**DOCUMENT PASSAGE:**

BEGIN

In the wise words attributed to Abraham Lincoln, “I don’t like that man. I must get to know him better.” The only way to check your paradigms is to compare them to reality. One of the ways to assess and strengthen the collective capabilities of the team is to get to know them better.

Pick a few questions and go through this activity once a year as a team or whenever a new member joins the team. It’s not a strategy to confirm your biases; it’s an exercise to challenge your paradigms. Declare your intent beforehand, and encourage your team to share as much or as little as they’re comfortable with.

Exercise Option A: Pair, share, and rotate. Everyone, including the manager, pair up and ask your partner one question from this list. After each person has answered at least one question, rotate to another partner and repeat. Continue rotating until each person talks to everyone else at least once. (If your team has an odd number, you may have a trio.)

Exercise Option B: Group share. As a group (or, if the team is too large, split into halves or thirds), go around in a circle and answer as many questions as appropriate. Determine beforehand whether the team wants to answer all or some of the questions, or limit the exercise by time.

END

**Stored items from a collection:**

BEGIN

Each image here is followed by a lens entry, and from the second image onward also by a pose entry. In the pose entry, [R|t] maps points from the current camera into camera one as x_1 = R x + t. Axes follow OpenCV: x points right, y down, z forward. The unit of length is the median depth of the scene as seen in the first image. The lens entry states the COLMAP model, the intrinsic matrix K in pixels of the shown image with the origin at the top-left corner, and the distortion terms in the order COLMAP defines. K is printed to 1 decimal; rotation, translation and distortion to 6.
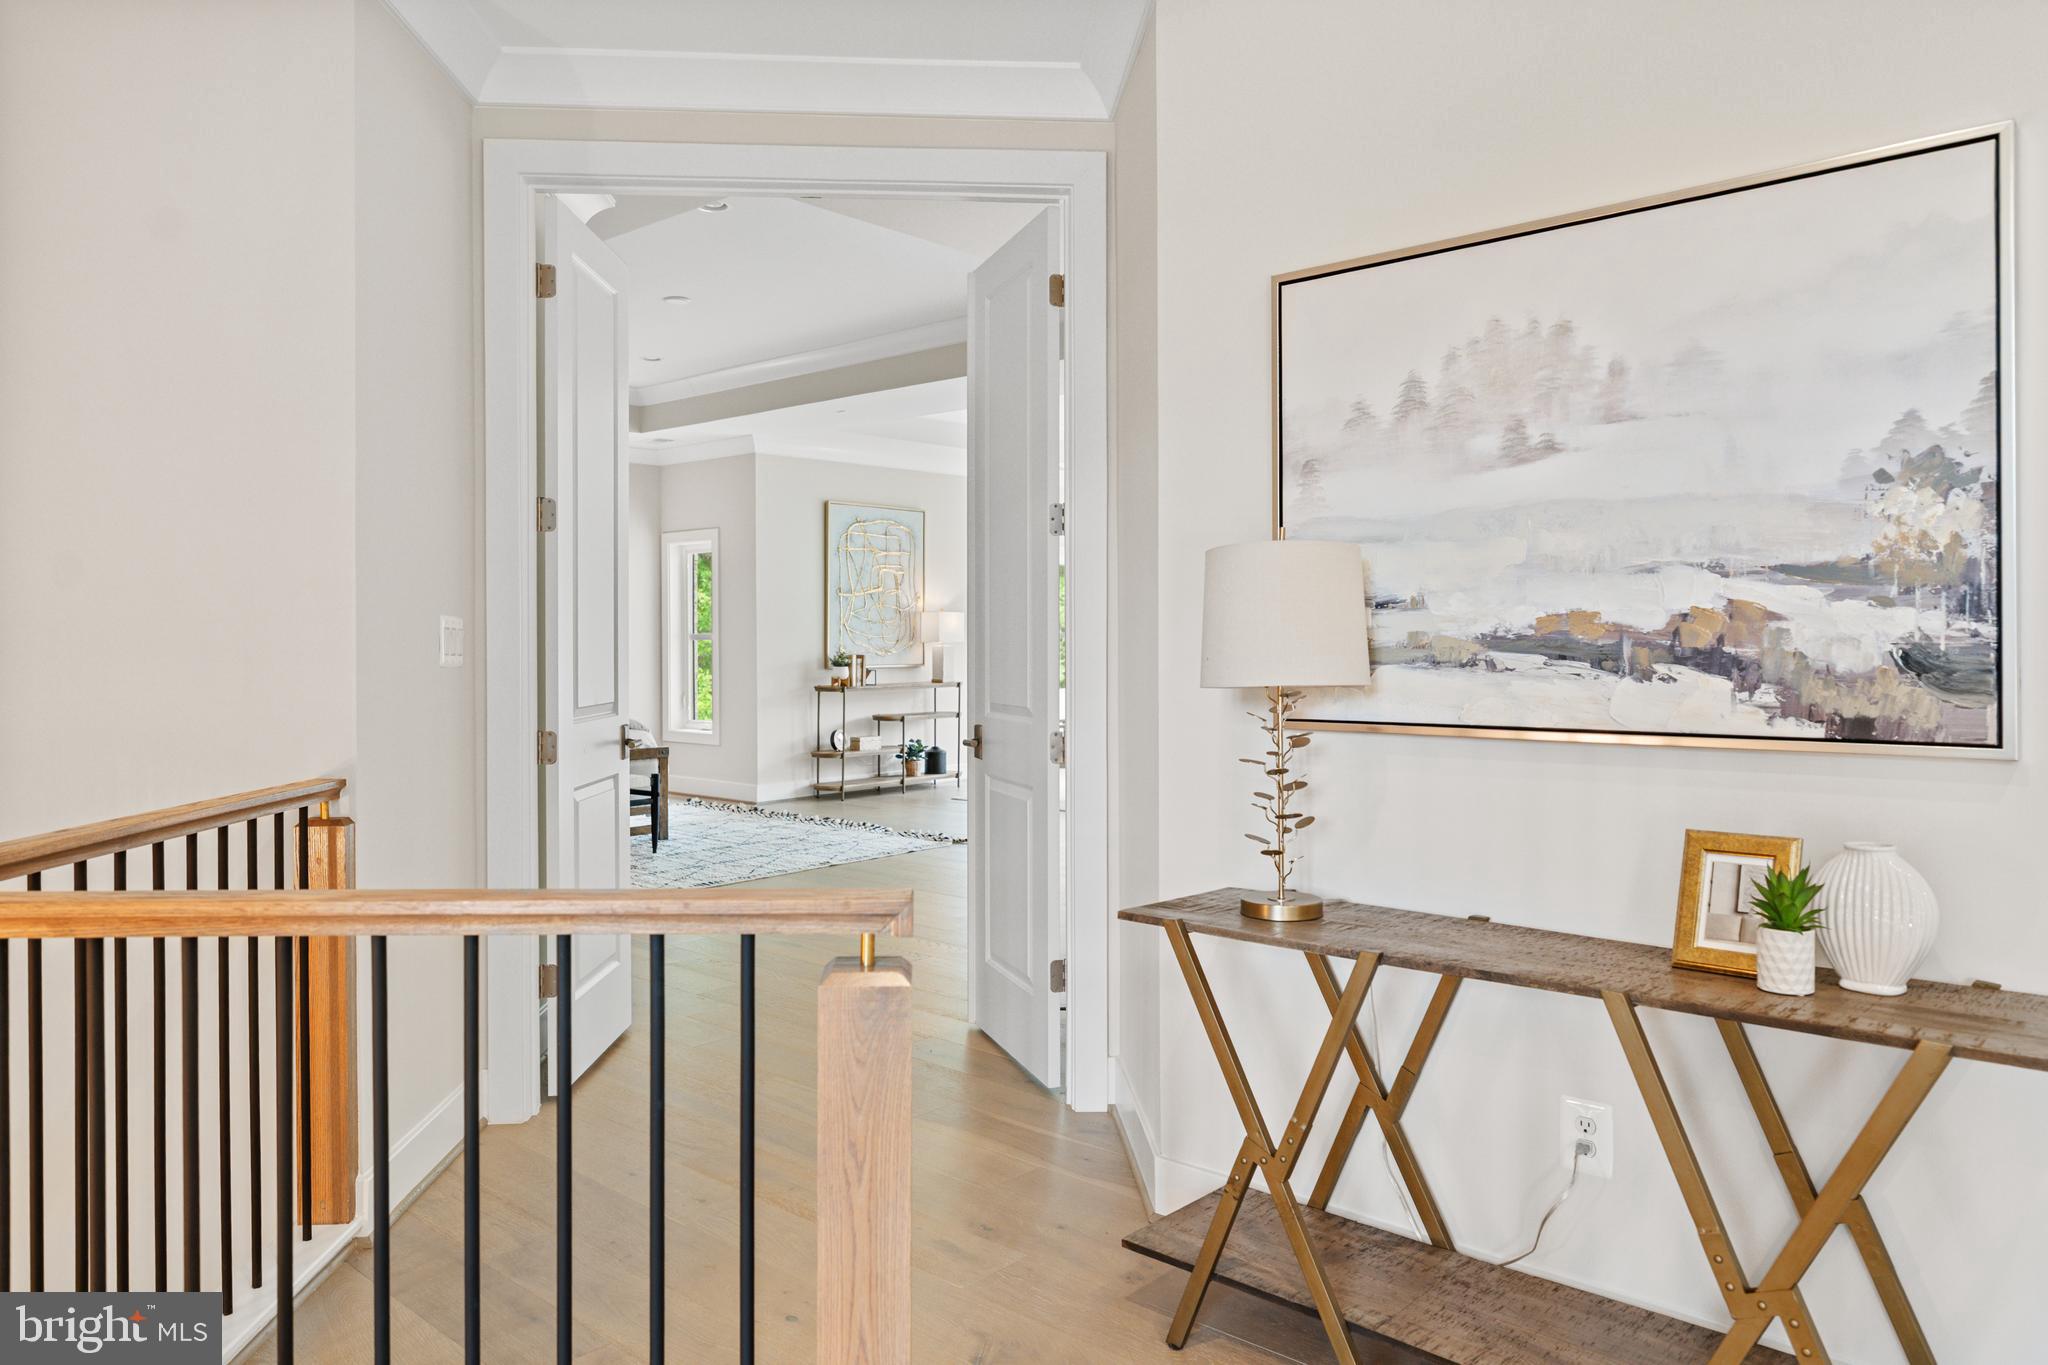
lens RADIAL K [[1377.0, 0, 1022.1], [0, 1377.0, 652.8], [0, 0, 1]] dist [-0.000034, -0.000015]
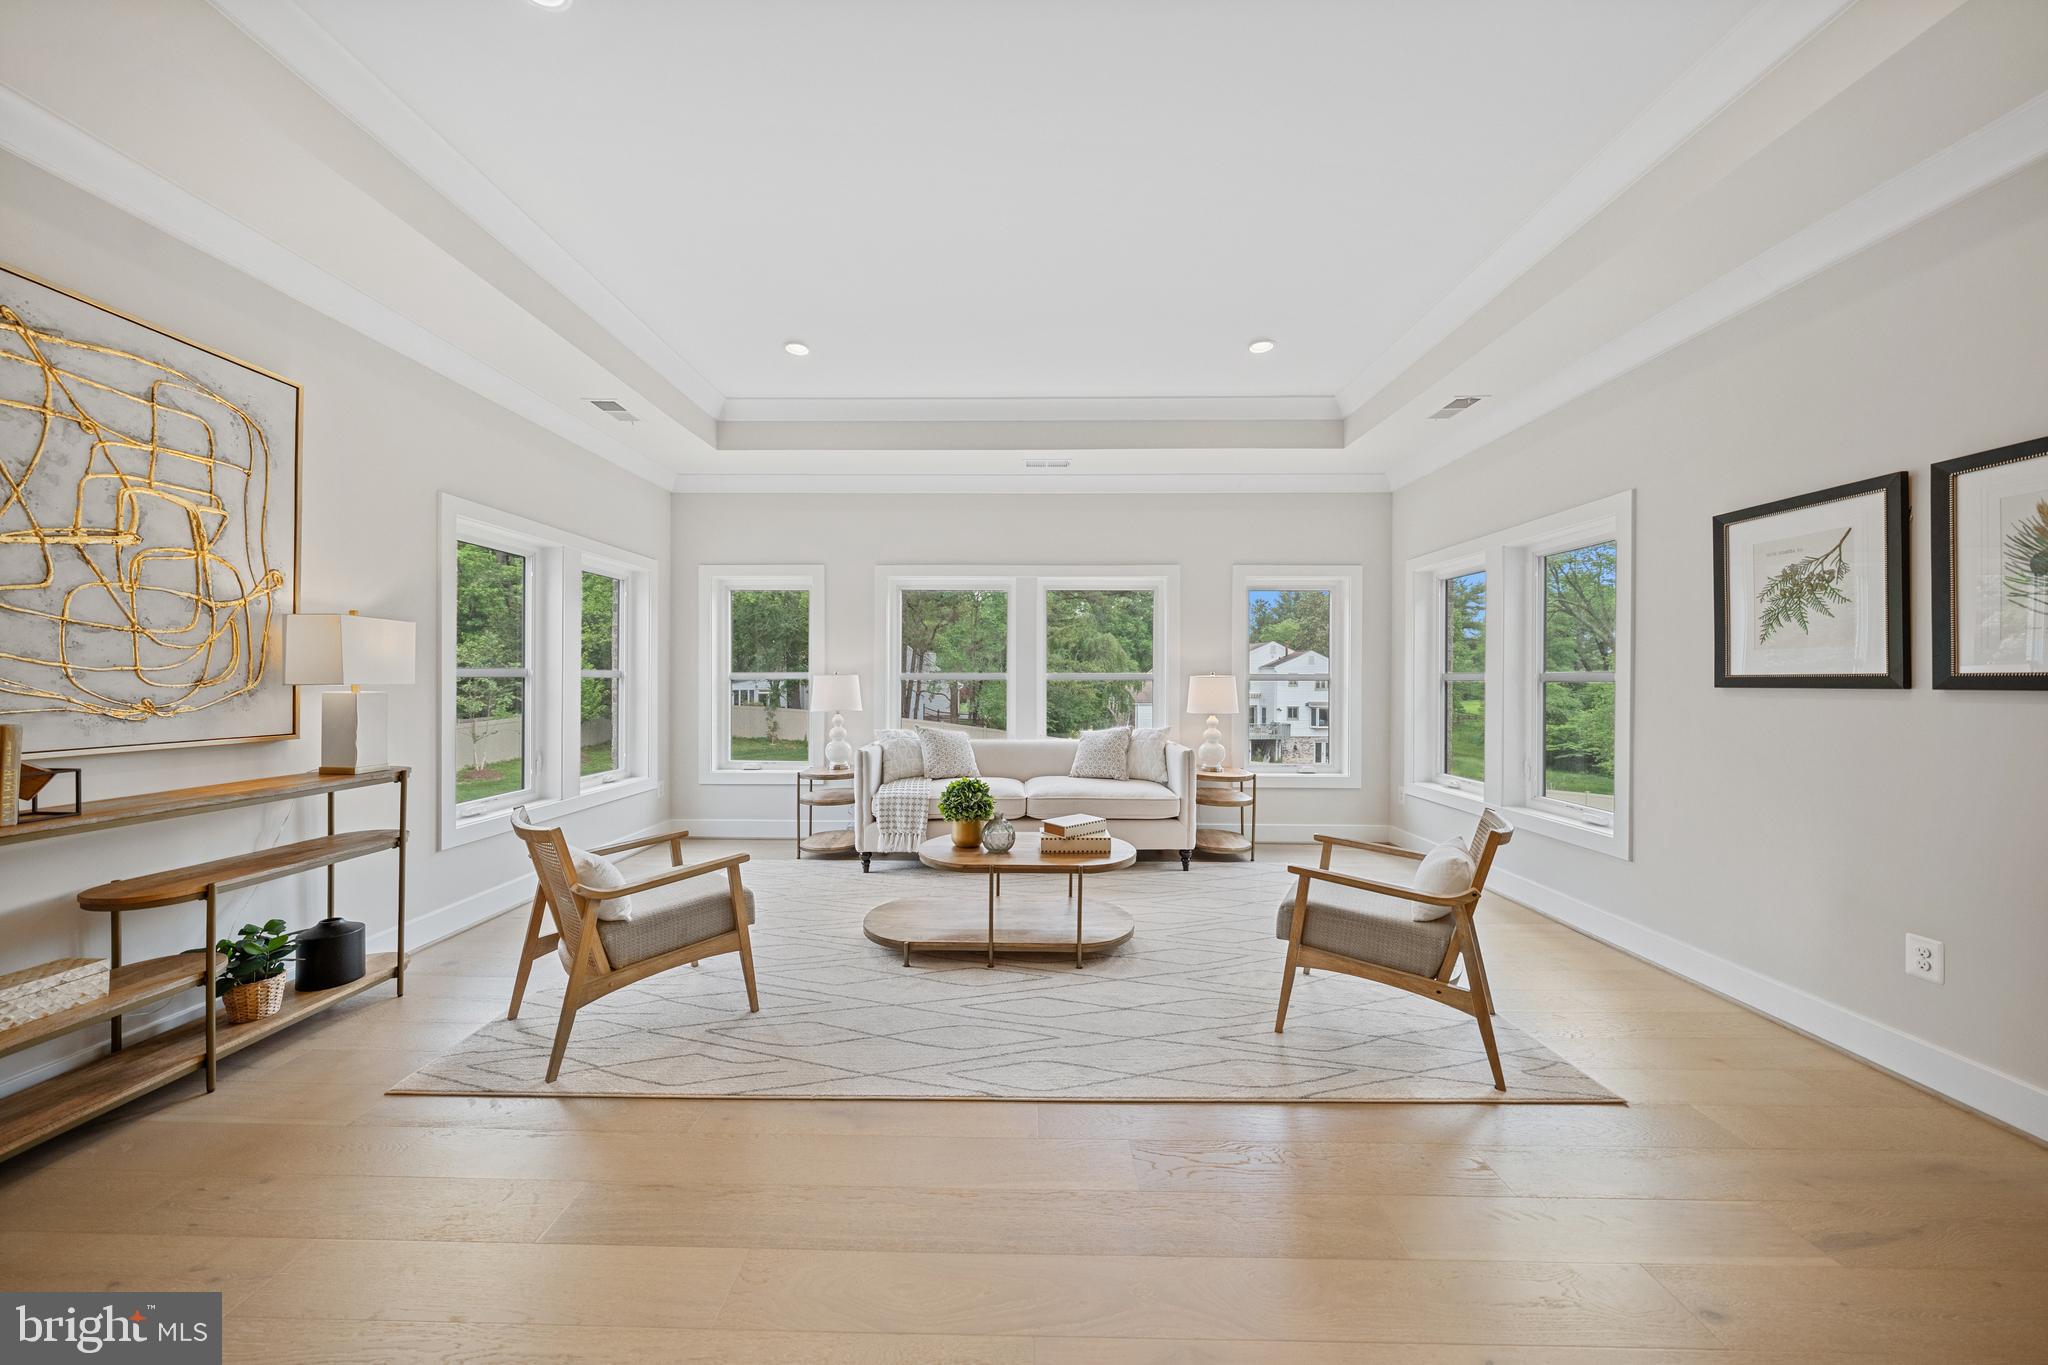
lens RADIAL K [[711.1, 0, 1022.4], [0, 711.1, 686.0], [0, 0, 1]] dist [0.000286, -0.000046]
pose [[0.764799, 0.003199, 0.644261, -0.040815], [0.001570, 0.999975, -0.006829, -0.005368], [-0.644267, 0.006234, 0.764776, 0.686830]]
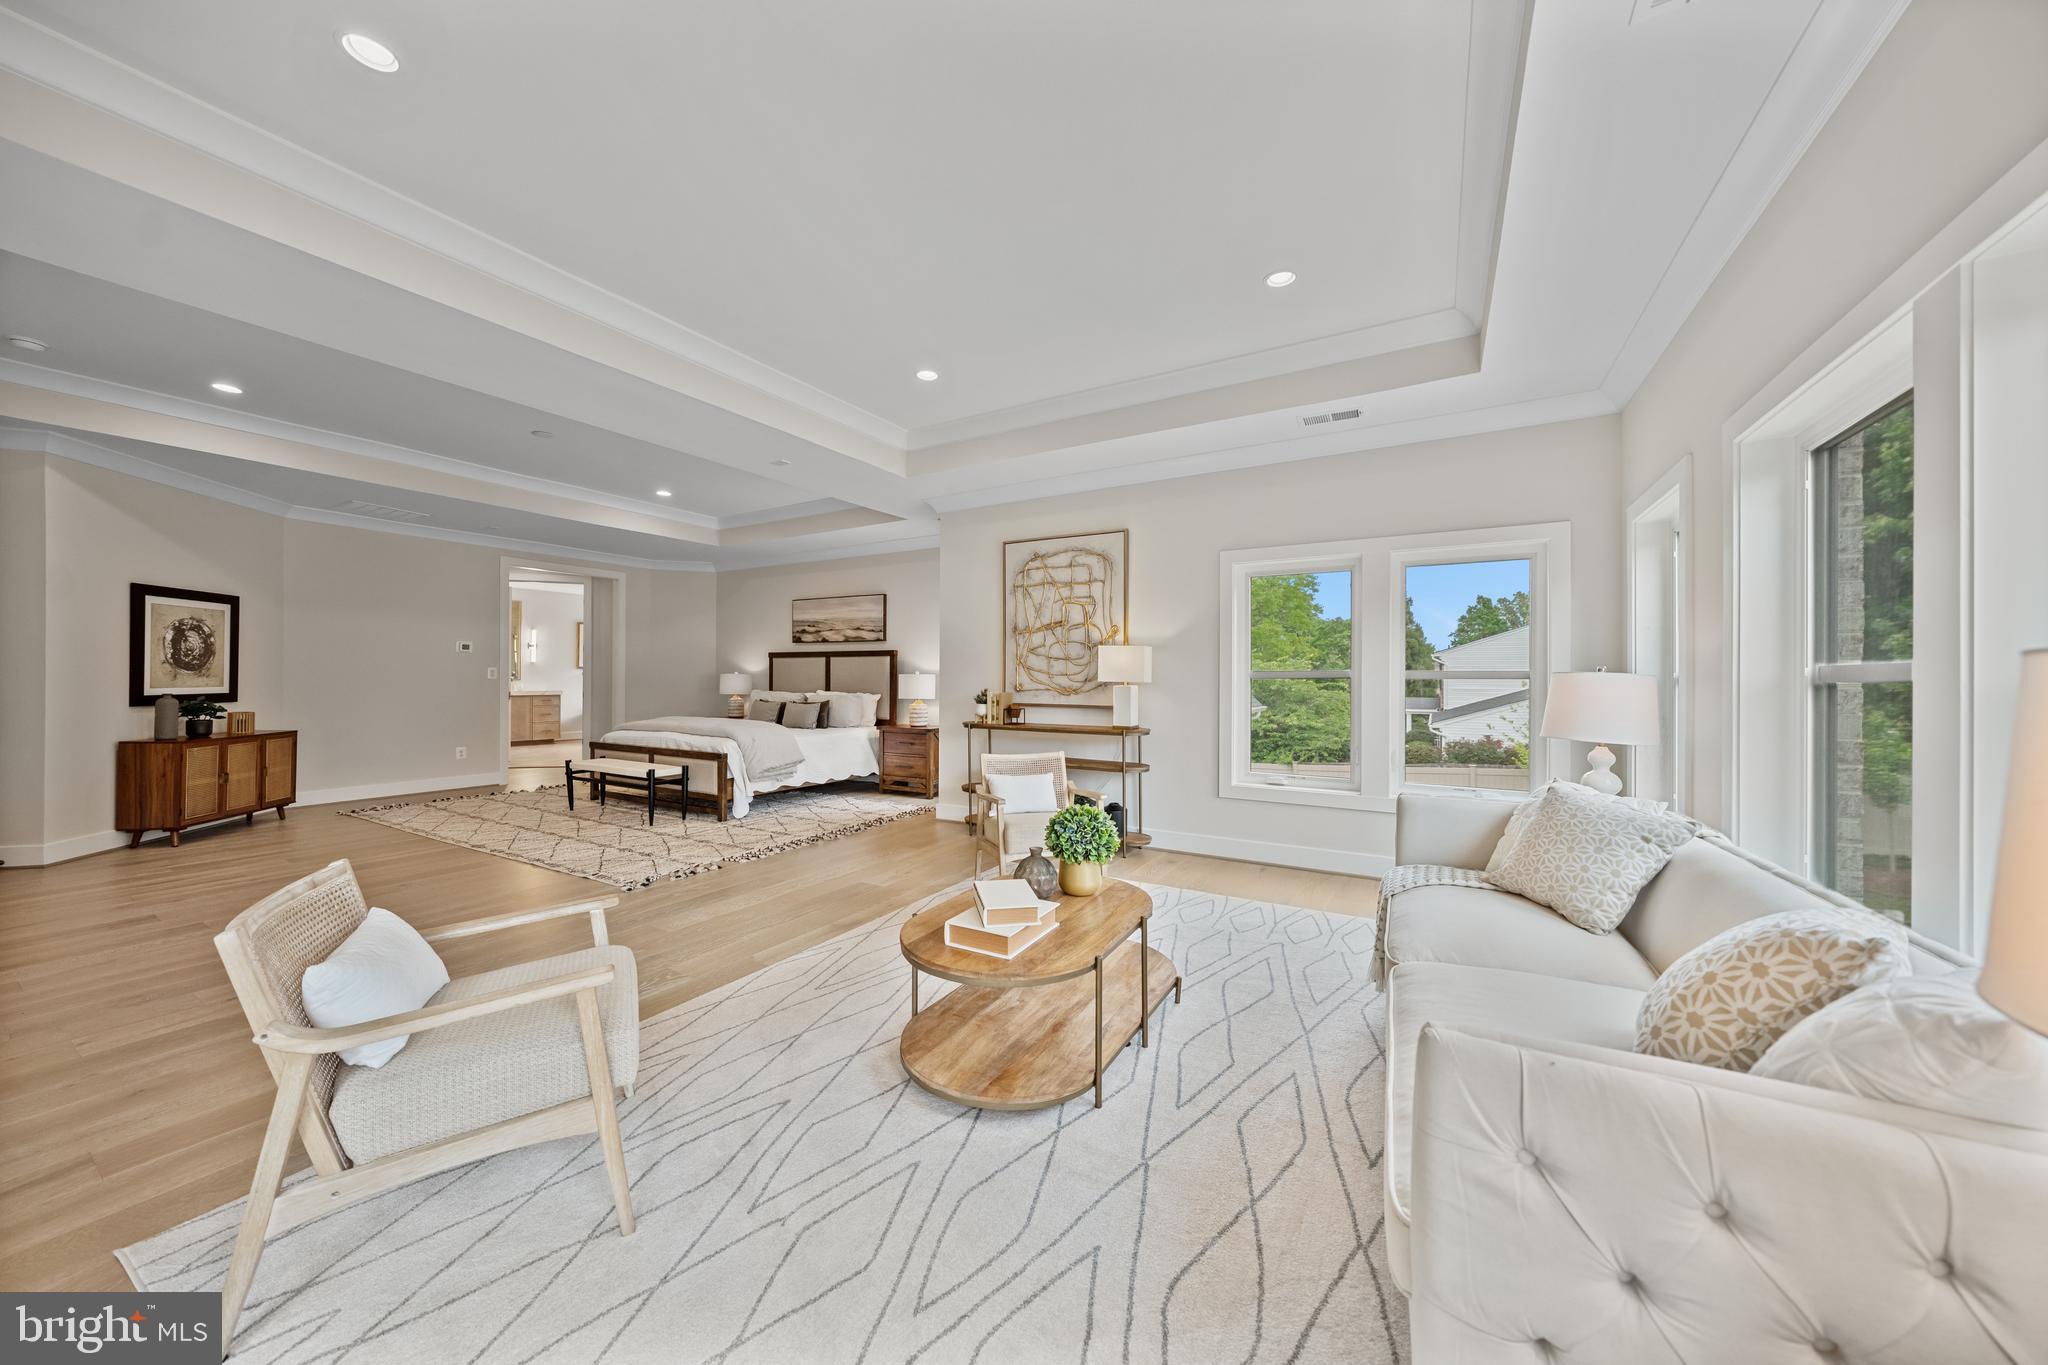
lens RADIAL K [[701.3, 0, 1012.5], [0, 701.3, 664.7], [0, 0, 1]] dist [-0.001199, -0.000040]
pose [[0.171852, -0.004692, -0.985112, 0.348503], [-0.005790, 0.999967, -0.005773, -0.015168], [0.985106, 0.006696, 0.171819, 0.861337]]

END

**TASK INSTRUCTIONS:**
(A) In the team-building passage, rewrite the paragraph beginning "Exercise Option A: Pair, share, and rotate" as a short list of steps, keeping its main facts.
(B) Answer these questions from the team-building passage:
(i) How often should the team go through the activity?
(ii) What is the arrangement if the team has an odd number of people in Option A?
(iii) In Option B, what should a team do if it is too large?
None of the entries are needed for the work here.

**ANSWERS PROVIDED:**
(A)
- Everyone, the manager included, pairs up.
- Each person asks their partner one question from the list.
- Once each person has answered at least one question, everyone rotates to a new partner and repeats.
- Rotation continues until each person has talked to everyone else at least once.
- With an odd number of people, one group may be a trio.

(B)
(i) Once a year, or whenever a new member joins the team.
(ii) The team may have a trio.
(iii) Split into halves or thirds.